The Federal Communications Commission has voted to make it illegal for robocallers abroad to trick U.S. consumers by disguising their phone numbers, The Wall Street Journal is reporting.
According to the newspaper, the FCC voted on Thursday to extend a ban on faking caller information for malicious purposes to calls coming from overseas.
It noted scammers try to make it look like they are located near a consumer by faking or spoofing a phone number. Until Thursday, the ban on the practice applied to just calls originating in the U.S.
“You would have thought that this would already have been illegal,” said Jim Tyrrell, senior director of product marketing at TNS Inc. “They’re just making it harder and harder for the bad actors to find where the loopholes are.”

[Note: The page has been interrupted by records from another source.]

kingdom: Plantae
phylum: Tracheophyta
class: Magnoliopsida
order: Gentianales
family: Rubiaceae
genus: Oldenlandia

FCC Chairman Ajit Pai said the change would help the agency go after bad actors overseas, but maintained more work needs to be done.

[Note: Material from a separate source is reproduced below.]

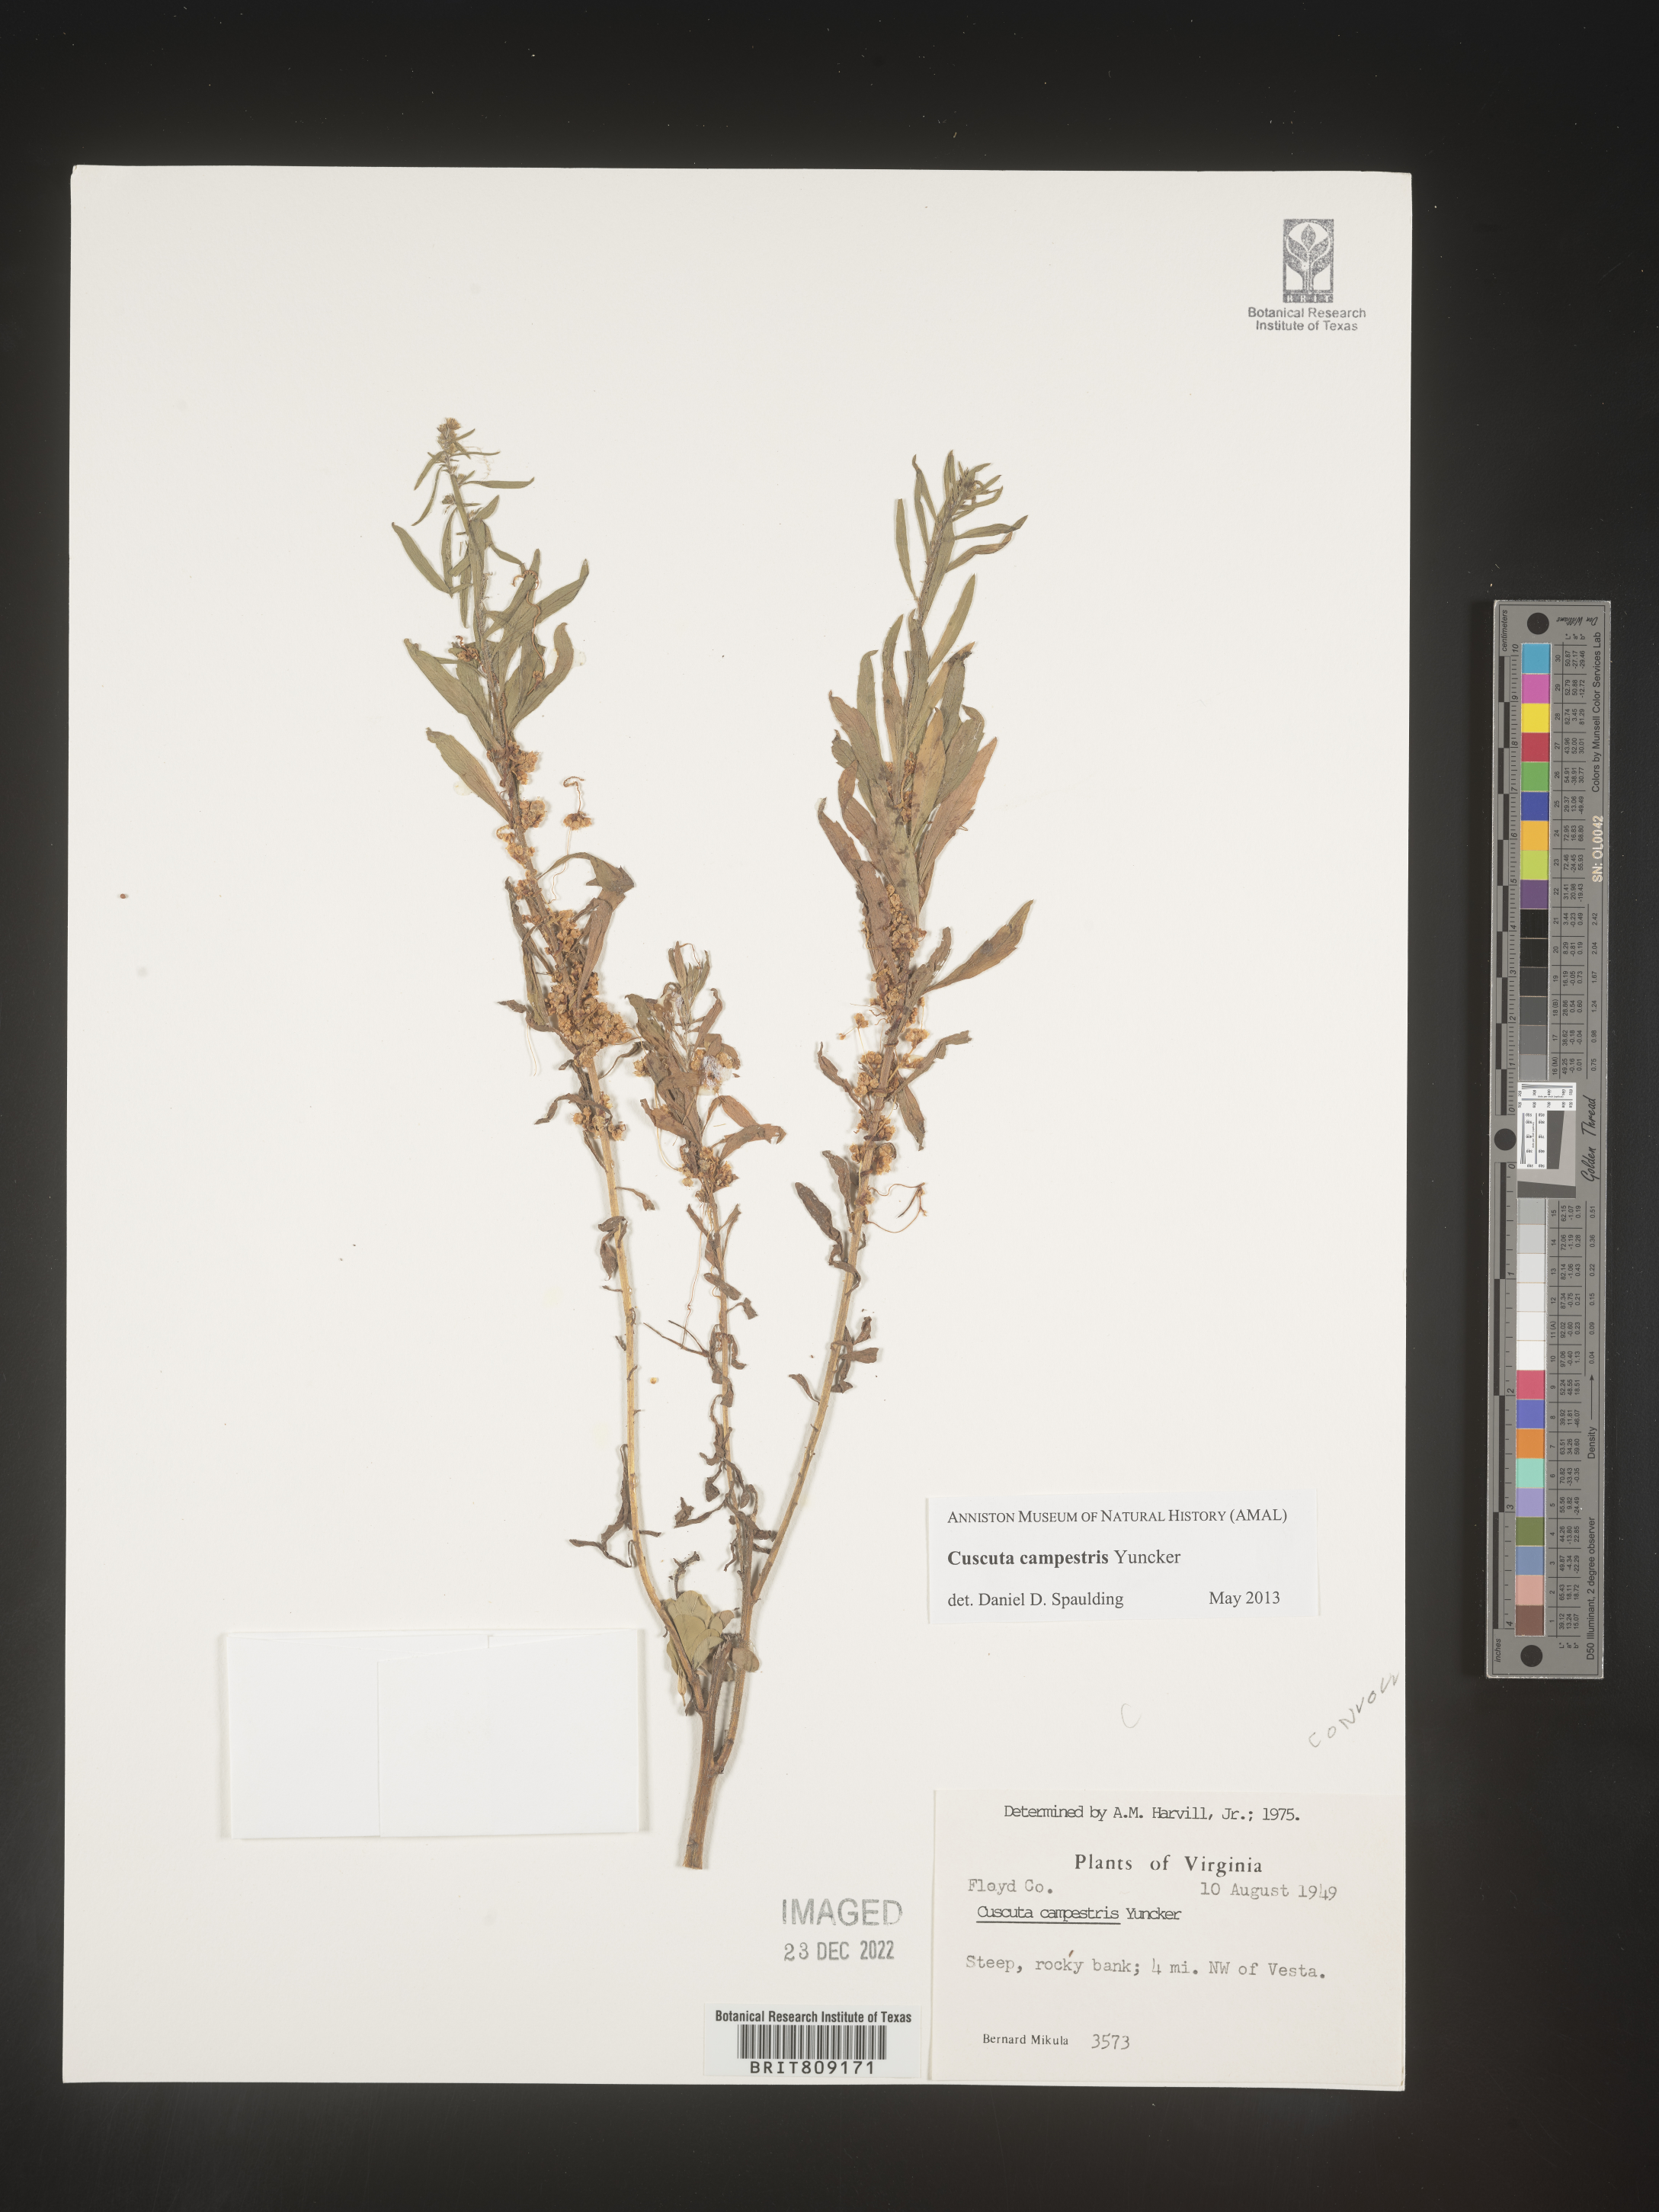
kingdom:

"We're confident that the FCC, exercising the authority that we have, will be able to stop some of these problems we have before they materialize," Pai is quoted by CBS News.
The network news noted robocalls are the top complaint that comes to the FCC. According to CBS News robocalls came in at a rate of nearly 1,700 a second in June. About 1.8 billion of them came from scammers.
The FCC has told phone companies they need to come up with new technology by the end of the year to determine if a call is legitimate.